I felt as if my world was falling down around me. First Don needs “space” to think about his happiness, and now this man is calling and accusing me of stopping Don from finding his happiness in the arms of another man. What was going on?

Sadly, I had no family support. My family was such a dysfunctional mess that I had no one there to turn to. That is when I wrote to you and you made me feel that I wasn’t alone—anymore—as you said. After reading all of your information, I realized that I was married to a gay man. I saved the number from the caller ID of Cliff’s phone call and called him back after reading your words. He was very happy to talk to me and explain how they had been seeing each other for the past three years. They were supposed to move in together, but Don kept explaining that I would never let him go. He was quite shocked when he found out that Don was gone.

The story ends with a twist—Don was gone, but he had met another man.

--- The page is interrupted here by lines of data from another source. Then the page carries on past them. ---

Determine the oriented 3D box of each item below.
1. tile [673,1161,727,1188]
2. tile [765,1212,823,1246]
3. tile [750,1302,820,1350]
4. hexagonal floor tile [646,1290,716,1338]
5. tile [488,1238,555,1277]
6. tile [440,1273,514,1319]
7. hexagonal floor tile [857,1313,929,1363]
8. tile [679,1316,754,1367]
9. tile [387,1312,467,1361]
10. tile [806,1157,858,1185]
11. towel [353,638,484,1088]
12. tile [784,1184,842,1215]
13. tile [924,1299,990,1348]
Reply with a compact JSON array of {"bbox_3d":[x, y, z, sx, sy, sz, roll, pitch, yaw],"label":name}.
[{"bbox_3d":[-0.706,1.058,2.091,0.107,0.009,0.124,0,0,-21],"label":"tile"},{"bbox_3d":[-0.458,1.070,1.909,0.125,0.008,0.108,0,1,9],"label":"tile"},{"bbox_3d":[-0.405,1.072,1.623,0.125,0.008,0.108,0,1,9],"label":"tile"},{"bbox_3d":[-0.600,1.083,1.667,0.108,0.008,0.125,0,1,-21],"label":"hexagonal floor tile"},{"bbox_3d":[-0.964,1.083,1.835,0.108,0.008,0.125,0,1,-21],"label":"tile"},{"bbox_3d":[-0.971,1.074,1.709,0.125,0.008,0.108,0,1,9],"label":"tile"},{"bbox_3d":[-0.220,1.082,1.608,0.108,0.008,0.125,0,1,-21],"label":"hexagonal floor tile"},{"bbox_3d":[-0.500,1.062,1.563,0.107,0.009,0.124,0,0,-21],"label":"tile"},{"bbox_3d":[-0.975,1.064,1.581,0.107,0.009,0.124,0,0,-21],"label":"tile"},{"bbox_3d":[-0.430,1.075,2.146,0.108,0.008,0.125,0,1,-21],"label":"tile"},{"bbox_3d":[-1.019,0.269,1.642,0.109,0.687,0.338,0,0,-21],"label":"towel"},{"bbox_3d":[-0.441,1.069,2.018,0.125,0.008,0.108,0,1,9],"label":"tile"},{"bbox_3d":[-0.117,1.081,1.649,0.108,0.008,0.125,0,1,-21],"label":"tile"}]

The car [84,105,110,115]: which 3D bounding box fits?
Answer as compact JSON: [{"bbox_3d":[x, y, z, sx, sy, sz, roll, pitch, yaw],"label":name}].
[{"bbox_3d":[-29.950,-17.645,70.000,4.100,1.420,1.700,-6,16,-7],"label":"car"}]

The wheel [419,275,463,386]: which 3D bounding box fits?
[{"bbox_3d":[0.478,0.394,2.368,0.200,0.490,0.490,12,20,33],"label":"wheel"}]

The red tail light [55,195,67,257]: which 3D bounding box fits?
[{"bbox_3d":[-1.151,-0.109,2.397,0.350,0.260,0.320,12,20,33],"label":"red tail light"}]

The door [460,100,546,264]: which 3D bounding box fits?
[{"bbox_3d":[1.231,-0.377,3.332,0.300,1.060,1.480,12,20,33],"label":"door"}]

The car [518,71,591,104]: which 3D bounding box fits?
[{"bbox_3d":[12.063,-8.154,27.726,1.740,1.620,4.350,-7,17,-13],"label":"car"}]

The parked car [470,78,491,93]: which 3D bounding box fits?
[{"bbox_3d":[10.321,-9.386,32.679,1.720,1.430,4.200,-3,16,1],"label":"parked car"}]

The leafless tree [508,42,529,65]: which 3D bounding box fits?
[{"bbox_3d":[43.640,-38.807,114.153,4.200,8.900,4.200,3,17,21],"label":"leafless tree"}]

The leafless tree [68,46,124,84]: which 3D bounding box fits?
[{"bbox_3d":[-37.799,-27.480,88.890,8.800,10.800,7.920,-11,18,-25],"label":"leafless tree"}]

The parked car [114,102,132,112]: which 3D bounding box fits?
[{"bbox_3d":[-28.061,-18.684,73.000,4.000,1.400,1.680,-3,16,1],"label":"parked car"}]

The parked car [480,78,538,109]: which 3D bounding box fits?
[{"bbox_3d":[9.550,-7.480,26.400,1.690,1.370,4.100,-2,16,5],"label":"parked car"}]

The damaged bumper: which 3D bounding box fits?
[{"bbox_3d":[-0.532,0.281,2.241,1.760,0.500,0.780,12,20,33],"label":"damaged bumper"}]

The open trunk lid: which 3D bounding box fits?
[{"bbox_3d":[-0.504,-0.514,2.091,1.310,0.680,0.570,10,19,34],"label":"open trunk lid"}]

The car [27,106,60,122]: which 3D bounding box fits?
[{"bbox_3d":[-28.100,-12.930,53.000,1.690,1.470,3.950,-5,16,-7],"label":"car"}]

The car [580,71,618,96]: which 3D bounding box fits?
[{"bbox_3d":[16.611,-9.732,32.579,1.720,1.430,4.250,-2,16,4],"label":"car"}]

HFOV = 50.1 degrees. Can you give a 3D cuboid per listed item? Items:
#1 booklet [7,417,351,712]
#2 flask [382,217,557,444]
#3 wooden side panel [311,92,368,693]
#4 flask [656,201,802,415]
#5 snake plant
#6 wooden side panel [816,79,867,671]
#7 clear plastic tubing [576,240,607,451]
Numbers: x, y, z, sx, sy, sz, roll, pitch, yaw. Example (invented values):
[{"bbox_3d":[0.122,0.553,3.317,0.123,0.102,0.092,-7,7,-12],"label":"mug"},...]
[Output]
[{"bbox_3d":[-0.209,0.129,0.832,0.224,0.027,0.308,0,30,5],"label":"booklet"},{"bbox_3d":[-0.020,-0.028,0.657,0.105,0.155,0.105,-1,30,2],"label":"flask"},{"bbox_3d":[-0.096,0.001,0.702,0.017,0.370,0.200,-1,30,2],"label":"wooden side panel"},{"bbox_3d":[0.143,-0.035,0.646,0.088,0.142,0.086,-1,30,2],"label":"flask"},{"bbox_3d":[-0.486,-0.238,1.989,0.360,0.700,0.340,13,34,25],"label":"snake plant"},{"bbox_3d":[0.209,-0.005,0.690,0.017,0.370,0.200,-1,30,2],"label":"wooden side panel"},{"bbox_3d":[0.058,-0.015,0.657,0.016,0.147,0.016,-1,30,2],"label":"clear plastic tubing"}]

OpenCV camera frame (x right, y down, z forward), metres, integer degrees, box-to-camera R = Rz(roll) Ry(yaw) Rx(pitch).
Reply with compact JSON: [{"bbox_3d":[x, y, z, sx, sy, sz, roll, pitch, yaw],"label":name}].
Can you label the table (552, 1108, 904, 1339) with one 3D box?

Cliff didn’t lose him to me—he lost him to a new gay lover. It has been just over two years since he left our family. He still sends money every week, but he rarely sees the children. He refuses to discuss his private life with me telling me that it is none of my business what he does. There is no real remorse—no truth—and no apology. This has definitely made me stronger. At least I understand why my marriage was filled with a void and why sex was never what it should be. I am now going to school part-time so I can become financially independent. The dream of a stable home that I promised to give my children has had to be “redesigned” not to include a father. I am still hopeful that someday I may meet a man who can love me for me and not feel used. I am sure if Don would ever do the right thing and tell me the truth, I would feel differently than I feel now. He knows I know the truth from Cliff, but he still won’t admit it to me.

Bonnie, thank you for being there during my darkest days, and thank you to all of the women who tell their stories so courageously here. I hope my story will help some woman realize that she doesn’t have to do this alone. There is always support.
Elizabeth (this IS my real name!)

Thank you, Elizabeth for sharing your heart-felt story.